* [EXTRAIT FOURNI]:
Seul en bord de piste, j’apprécie le silence et l’immobilité de l’air avant que les hordes de visiteurs ne se mettent en branle. Il est 8:30 et je fais partie des premiers skieurs en piste. Soudain, un souffle sec derrière-moi. Je me retourne rapidement. Le chevreuil me regarde droit dans les yeux, immobile. De lui ou de moi, je ne saurai jamais lequel est le plus surpris. Il détale, je souris. Bienvenue à Tremblant pour le week-end pascal.

* [CONSIGNES]:
1. Pourriez-vous résumer l'extrait en deux phrases ?
2. Les affirmations suivantes concordent-elles avec l'extrait ? (a) La scène se déroule pendant le week-end pascal. (b) La piste est déjà envahie par les visiteurs. (c) Le chevreuil s'enfuit. Répondez à chacune par oui ou non, en citant les mots décisifs.
3. Pouvez-vous reproduire à l'identique le passage de l'extrait qui va de « Seul en bord » jusqu'à « le week-end pascal. » inclus ?

* [ENTRÉES RÉPERTORIÉES]:
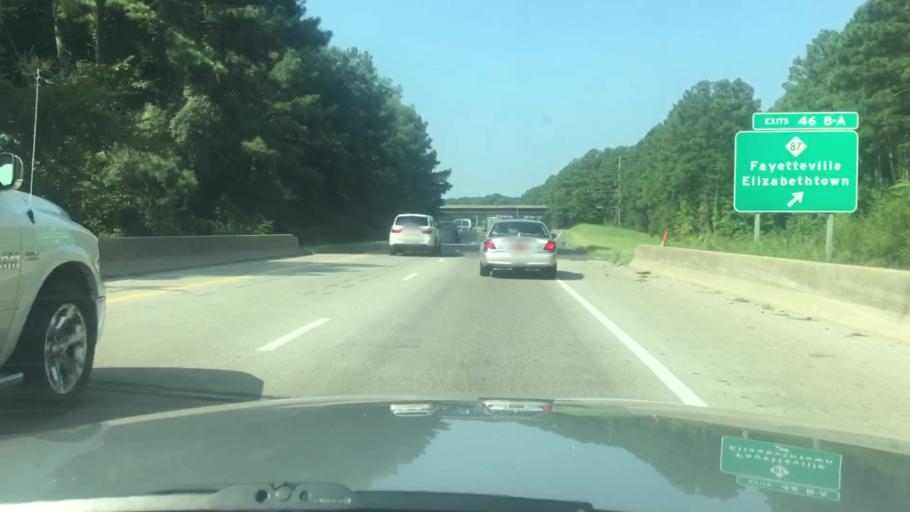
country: US
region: North Carolina
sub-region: Cumberland County
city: Vander
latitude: 34.9821
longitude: -78.8486
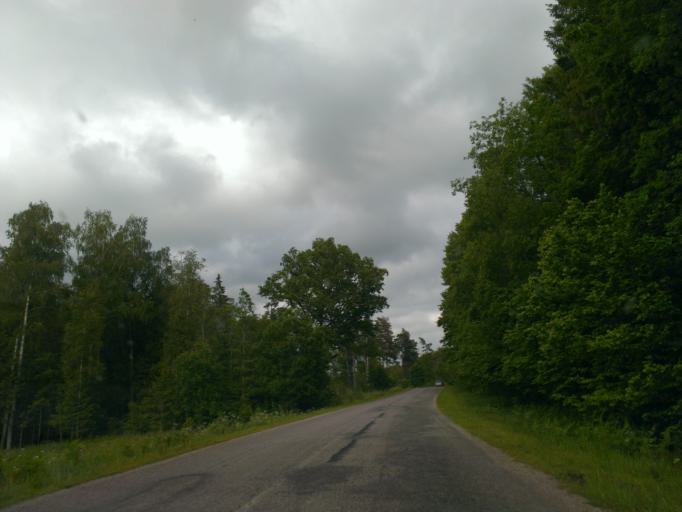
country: LV
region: Skrunda
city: Skrunda
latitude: 56.6939
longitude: 21.8533
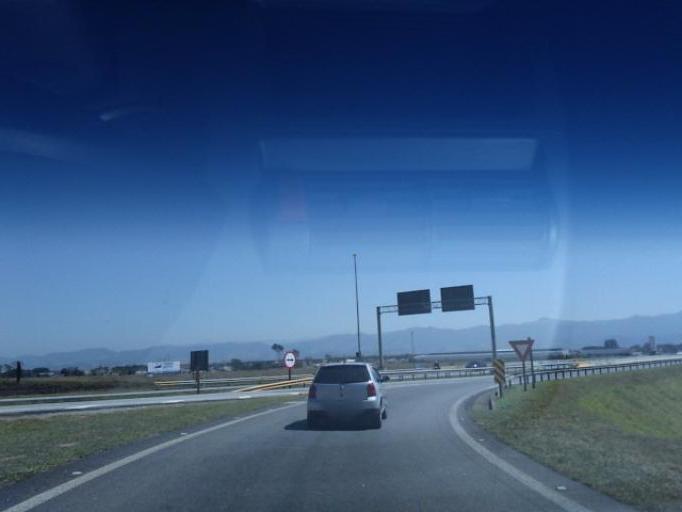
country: BR
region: Sao Paulo
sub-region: Taubate
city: Taubate
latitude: -23.0607
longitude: -45.6199
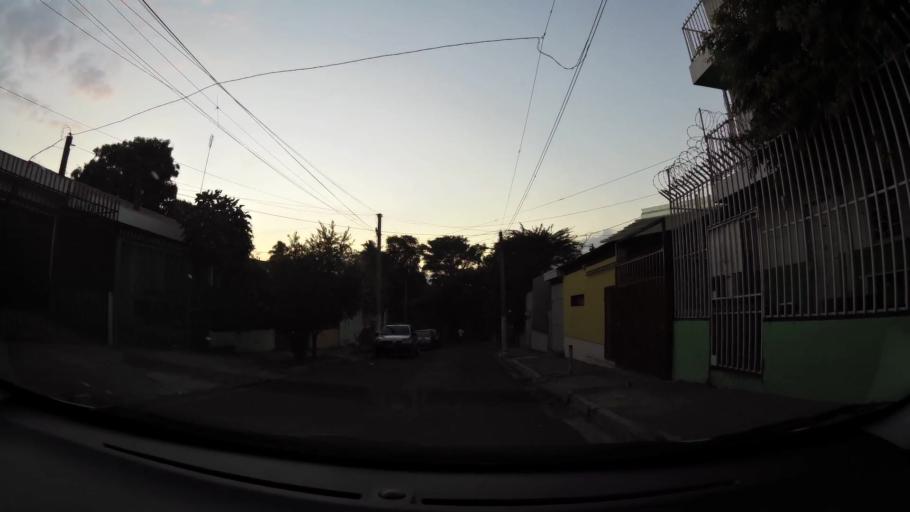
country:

* [CORRIGÉ]:
1. À 8:30, parmi les premiers skieurs en piste, la personne qui raconte savoure le silence avant l'arrivée des visiteurs, quand un souffle derrière elle lui fait croiser le regard d'un chevreuil immobile. L'animal détale, elle sourit, et le week-end pascal à Tremblant commence ainsi.

2.
(a) Oui : « Bienvenue à Tremblant pour le week-end pascal. »
(b) Non : « avant que les hordes de visiteurs ne se mettent en branle »
(c) Oui : « Il détale »

3.
Seul en bord de piste, j’apprécie le silence et l’immobilité de l’air avant que les hordes de visiteurs ne se mettent en branle. Il est 8:30 et je fais partie des premiers skieurs en piste. Soudain, un souffle sec derrière-moi. Je me retourne rapidement. Le chevreuil me regarde droit dans les yeux, immobile. De lui ou de moi, je ne saurai jamais lequel est le plus surpris. Il détale, je souris. Bienvenue à Tremblant pour le week-end pascal.